Finalmente ha llegado. Estoy resignado, como un pordiosero sin objetivo al que ya le da igual si alguien le va a ofrecer algo o si le van a dar con la puerta en las narices o si acabará muriendo en una cuneta.
Luka sufría esos días porque hacía tiempo que Ana no daba señales de vida. En su última carta le había dicho que ya no iba a poder escribirle tan frecuentemente como hasta entonces y eso le tenía muy preocupado.
Solo hay algo que no me deja: el amor hacia mi única y a nuestra pequeña. Y en la agonía seré consciente de esa felicidad, esa aflicción y ese sufrimiento. Y ella calla. No da señales de vida y nadie escribe de ella ni una palabra.
A pesar de su estado, todos los días se aventura por la ciudad en busca de un empleo.
Me arrastro por las calles porque tengo que salir. Me arrastro como un espectro, feo, flaco, extenuado… La gente me mira y cualquiera sabe que piensa. Quizá no sea toda la gente… Seguramente no lo son.
Si señores – les digo en el pensamiento – ¿qué saben ustedes del hombre que es su hermano, que es consciente de su dignidad dada por Dios, que es honrado porque no le atan las formas ni las ideas vagabundas ni los comerciantes de almas?. Díganme, ¿qué saben ustedes del hombre? y ¿han procurado encontrarlo alguna vez en ustedes mismos o en los demás?.
Ellos callan, pasan y no se vuelven hacia mi. Y yo ni les miro, y no se si se rien o se extrañan.
Y paso como en agonía.
El pecho me palpita con fuerza. Siento como ante mis ojos desaparecen los edificios y las calles. Las losas suben y bajan como quieren. El tráfico gira de cualquier manera y yo lo apercibo cuando ya ha pasado el peligro y cuando compruebo que todavía estoy en pie. Camino y los viandantes me parecen mutilados y repugnantes. Van y no tienen pies, y de sus caras sólo veo los ojos borrosos como cristales grasientos y las bocas torcidas. De lo demás no veo nada. Ni siquiera tienen frente.

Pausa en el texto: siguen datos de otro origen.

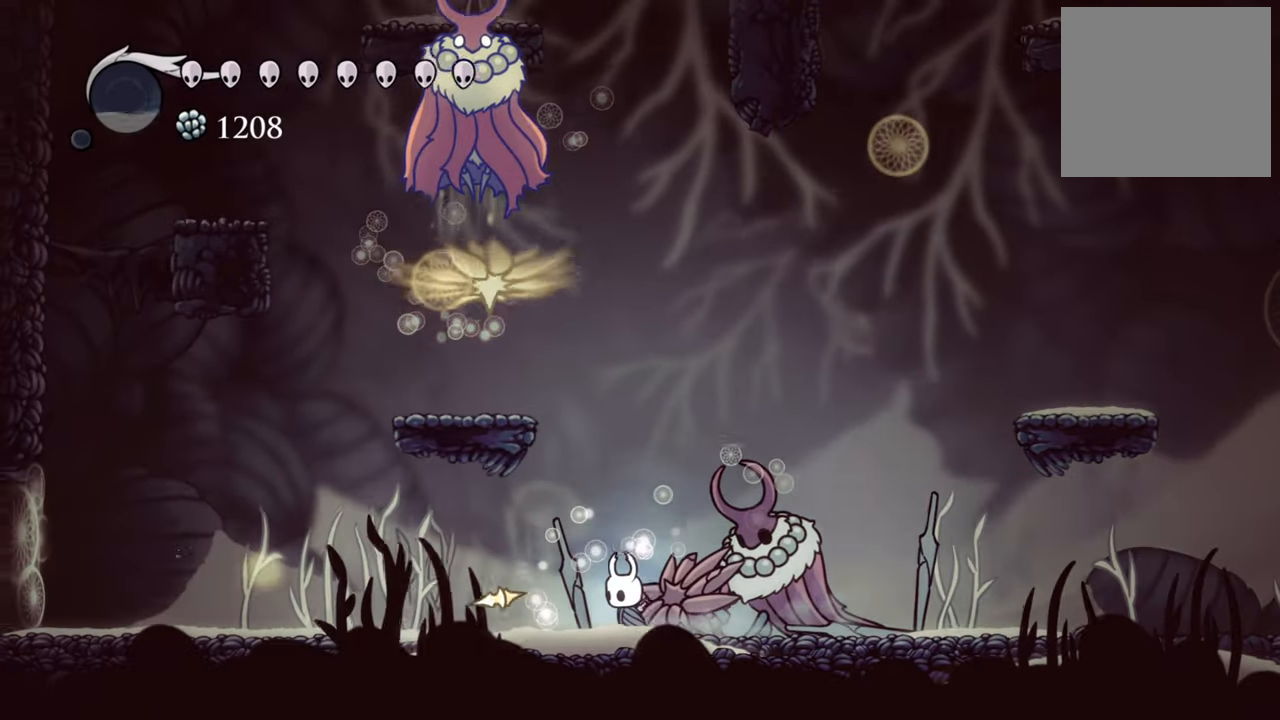
{"buttons": ["DPAD_LEFT"], "events": [[100, "R2", "down"], [280, "R2", "up"]]}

Un poco más…, sólo un poco más. Eso es…, hasta esa esquina… y me derrumbaré y ya no me levantaré. Y nadie me ayudará. Así será mejor, porque me quedarán unos silenciosos minutos para pensar en ti y en el fruto de nuestro amor, para que llore por ti mientras entro ante el juicio del Señor. Aún unos pocos pasos más, solo dos… uno…
Mañana es uno de tantos primeros sábados dedicados a la Virgen de Fátima, quizá el último…
Ana, dolorida amada mía, ¿de verdad no puedes venir para que me cierres los párpados y llores sobre mi? ¡Oh ven! todavía queda un día, quizá ni tanto. ¡Cómo te quiero!: Sin medida, única felicidad mía. Estoy abandonado y desgraciado, sin felicidad, sin juventud, sin consuelo, sin nada porque estoy sin ti. Ven, alma mía, porque ¿qué clase de vida es esta sin alma?”.
Luka logró superar la crisis de aquél día al conseguir algo de comida. Continuaba saliendo cada jornada en su búsqueda de un trabajo que legalizara su situación en Roma y rezaba mucho.
Cuatro días más tarde, su intermediario Leo Kosuta se iba de viaje a Trieste y Luka se lamenta de que no podía enviarle a Ana con él nada, especialmente no podía mandarle dinero para pagarle un viaje a Italia y hacer posible el reencuentro.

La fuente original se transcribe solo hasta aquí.